La Copa del Mundo 2026, que se disputará en Estados Unidos, México y Canadá, quedó envuelta en una controversia política internacional luego de que en Europa surgiera la discusión sobre un posible boicot al torneo como reacción a la presunta “invasión” o intento de control de Estados Unidos sobre Groenlandia.
El tema se detonó a partir de declaraciones del presidente estadounidense Donald Trump, quien reiteró su interés estratégico en el territorio ártico por motivos de seguridad y recursos naturales, lo que generó tensiones diplomáticas con Dinamarca y varios aliados europeos, aun cuando la Casa Blanca ha descartado oficialmente el uso de la fuerza militar.
En este contexto, la posibilidad de trasladar la protesta al ámbito deportivo comenzó a tomar fuerza, especialmente en Alemania, donde figuras políticas y analistas plantearon públicamente que no se descarte un boicot al Mundial 2026 si la situación escala y se vulnera la soberanía danesa.
Aunque no existe una postura oficial del gobierno alemán ni de su federación de futbol, el simple planteamiento encendió el debate sobre el uso del futbol como herramienta de presión diplomática y colocó a la Copa del Mundo en el centro de la conversación geopolítica.

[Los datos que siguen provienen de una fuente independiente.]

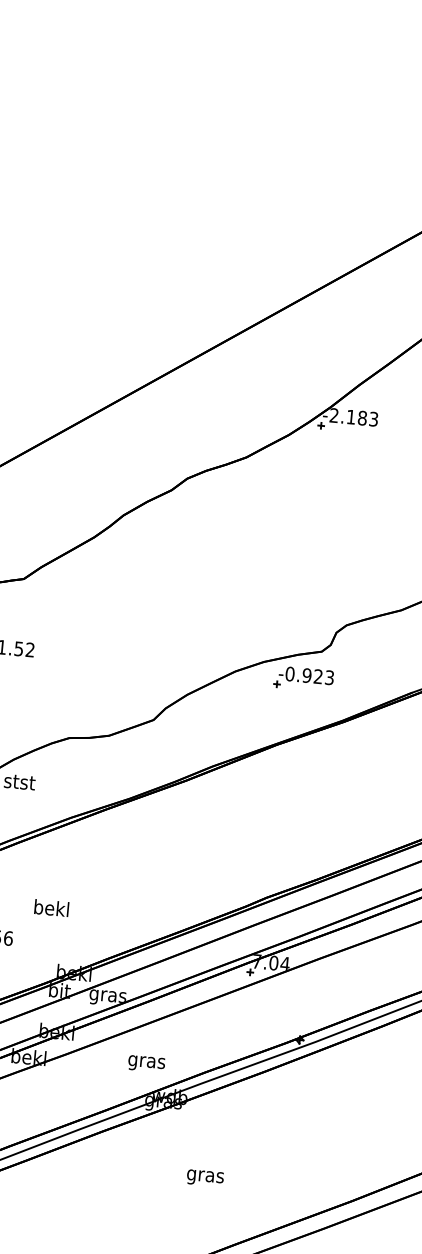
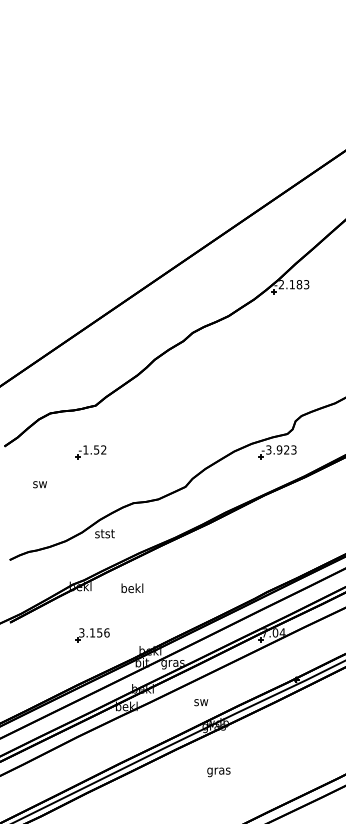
text: (289, 673) -> (268, 449), -0.923 -> -3.923
text: (51, 908) -> (132, 588), moved
text: (145, 1063) -> (200, 703), gras -> sw
text: (204, 1178) -> (218, 772), moved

Francia adoptó una posición más cautelosa
Desde París se ha insistido en separar el deporte de la política y, hasta ahora, no se contempla un boicot formal al torneo, aunque algunos sectores parlamentarios han sugerido que el Mundial podría convertirse en un símbolo de protesta si Estados Unidos insiste en una postura considerada agresiva.
A nivel de la Unión Europea, el rechazo a cualquier intento de anexión o presión sobre Groenlandia ha sido contundente, al advertir que una acción de ese tipo representaría una crisis mayor para las relaciones transatlánticas y para el equilibrio dentro de la OTAN.
En el ámbito deportivo, la FIFA se mantiene firme en su línea histórica de no mezclar futbol y política, recordando que cualquier boicot podría acarrear sanciones severas a las federaciones involucradas.